Option D is incorrect. From the Amazon SageMaker developer guide titled Random Cut Forest (RCF) Algorithm “Amazon SageMaker Random Cut Forest (RCF) is an unsupervised algorithm for detecting anomalous data points within a data set.” But you are trying to solve a one-dimensional time series problem to extrapolate baseball playtime series into the future.
Option E is correct. From the Amazon SageMaker developer guide titled DeepAR Forecasting Algorithm “... you have many similar time series across a set of cross-sectional units. For example, you might have time series groupings for demand for different products, server loads, and requests for webpages. For this type of application, you can benefit from training a single model jointly over all of the time series. DeepAR takes this approach. When your dataset contains hundreds of related time series, DeepAR outperforms the standard ARIMA and ETS methods. You can also use the trained model to generate forecasts for new time series that are similar to the ones it has been trained on.”Also, from the same developer guide, “The training input for the DeepAR algorithm is one or, preferably, more target time series that the same process or similar processes have generated. Based on this input dataset, the algorithm trains a model that learns an approximation of this process/processes and uses it to predict how the target time series evolves.” So the DeepAR algorithm is used for one-dimensional time series problems for complex analysis like baseball play prediction.
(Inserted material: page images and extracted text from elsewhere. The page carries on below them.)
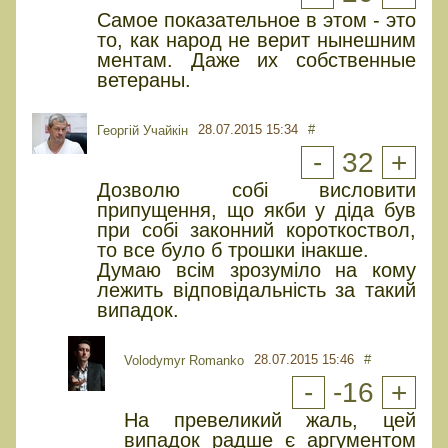
Самое показательное в этом - это
то, как народ не верит нынешним
ментам. Даже их собственные
ветераны.
28.07.2015 15:34
#
Георгій Учайкін
-
32
+
Дозволю собі висловити
припущення, що якби у діда був
при собі законний короткоствол,
то все було б трошки інакше.
Думаю всім зрозуміло на кому
лежить відповідальність за такий
випадок.
28.07.2015 15:46
#
Volodymyr Romanko
-
-16
+
На превеликий жаль, цей
випадок радше є аргументом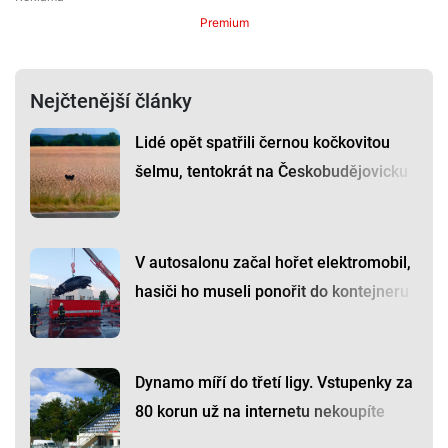
Premium
Nejčtenější články
Lidé opět spatřili černou kočkovitou
šelmu, tentokrát na Českobudějovicku
V autosalonu začal hořet elektromobil,
hasiči ho museli ponořit do kontejneru
Dynamo míří do třetí ligy. Vstupenky za
80 korun už na internetu nekoupíte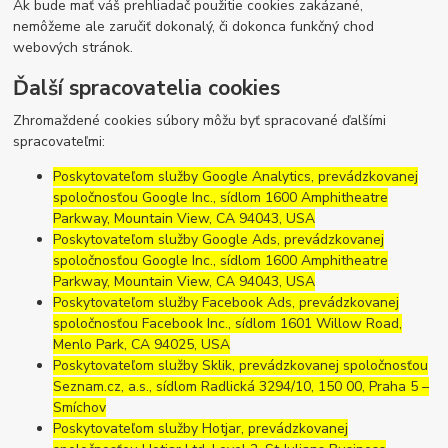
Ak bude mať váš prehliadač použitie cookies zakázané,
nemôžeme ale zaručiť dokonalý, či dokonca funkčný chod
webových stránok.
Ďalší spracovatelia cookies
Zhromaždené cookies súbory môžu byť spracované ďalšími
spracovateľmi:
Poskytovateľom služby Google Analytics, prevádzkovanej
spoločnosťou Google Inc., sídlom 1600 Amphitheatre
Parkway, Mountain View, CA 94043, USA
Poskytovateľom služby Google Ads, prevádzkovanej
spoločnosťou Google Inc., sídlom 1600 Amphitheatre
Parkway, Mountain View, CA 94043, USA
Poskytovateľom služby Facebook Ads, prevádzkovanej
spoločnosťou Facebook Inc., sídlom 1601 Willow Road,
Menlo Park, CA 94025, USA
Poskytovateľom služby Sklik, prevádzkovanej spoločnosťou
Seznam.cz, a.s., sídlom Radlická 3294/10, 150 00, Praha 5 –
Smíchov
Poskytovateľom služby Hotjar, prevádzkovanej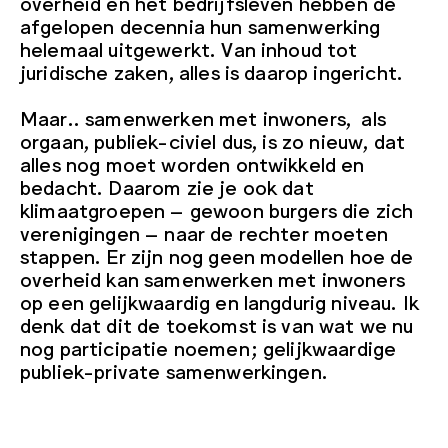
overheid en het bedrijfsleven hebben de
afgelopen decennia hun samenwerking
helemaal uitgewerkt. Van inhoud tot
juridische zaken, alles is daarop ingericht.
Maar.. samenwerken met inwoners, als
orgaan, publiek-civiel dus, is zo nieuw, dat
alles nog moet worden ontwikkeld en
bedacht. Daarom zie je ook dat
klimaatgroepen – gewoon burgers die zich
verenigingen – naar de rechter moeten
stappen. Er zijn nog geen modellen hoe de
overheid kan samenwerken met inwoners
op een gelijkwaardig en langdurig niveau. Ik
denk dat dit de toekomst is van wat we nu
nog participatie noemen; gelijkwaardige
publiek-private samenwerkingen.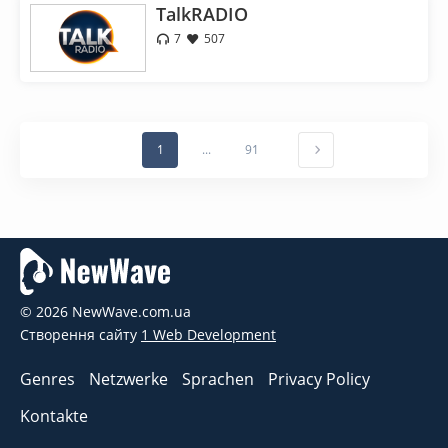
TalkRADIO
7
507
1
...
91
© 2026 NewWave.com.ua
Створення сайту
1 Web Development
Genres
Netzwerke
Sprachen
Privacy Policy
Kontakte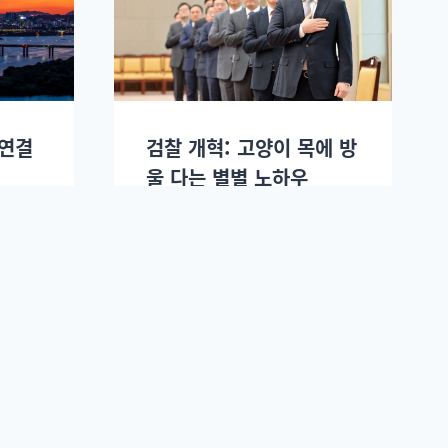
 연결
검찰 개혁: 고양이 목에 방
울 다는 별별 노하우
.
정혜승
2025년 09월16일.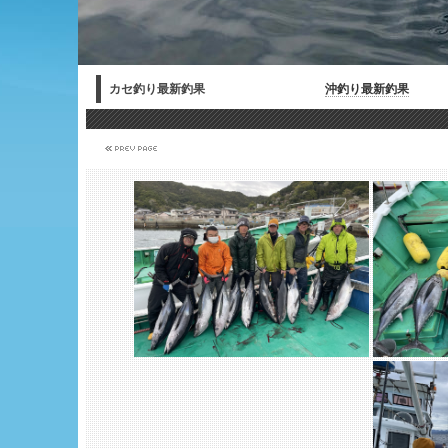
カセ釣り最新釣果
沖釣り最新釣果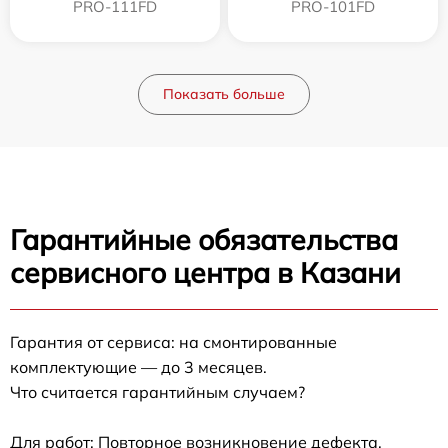
PRO-111FD
PRO-101FD
Показать больше
Гарантийные обязательства
сервисного центра в Казани
Гарантия от сервиса: на смонтированные
комплектующие — до 3 месяцев.
Что считается гарантийным случаем?
Для работ: Повторное возникновение дефекта,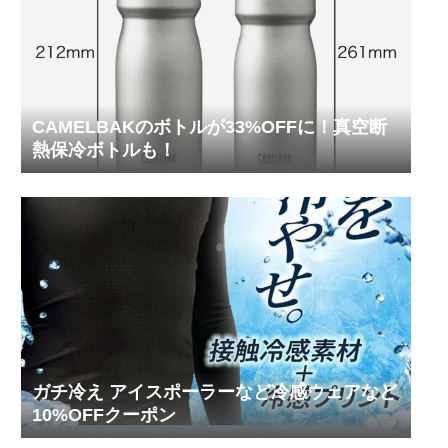
CAMELBAKのボトルが33%OFFに！真空断
熱保冷ボトルも！
ガチ冷え アイスポーラーなど冷感ウェアなど
10%OFFクーポン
Option F is incorrect. The XGBoost algorithm is a gradient boosting algorithm. From the Amazon SageMaker developer guide titled XGBoost Algorithm, “gradient boosting is a supervised learning algorithm that attempts to accurately predict a target variable by combining an ensemble of estimates from a set of simpler, weaker models.” You are not trying to predict a target value; you are trying to solve a one-dimensional time series problem.
Reference:
Please see the Amazon SageMaker developer guide titled Use Amazon SageMaker Built-in Algorithms, the AWS Machine Learning Blog titled Now Available in Amazon SageMaker: DeepAR algorithm for more accurate time series forecasting, and the AWS StatCast AI page titled See how AI on AWS gives baseball fans new insights into the game.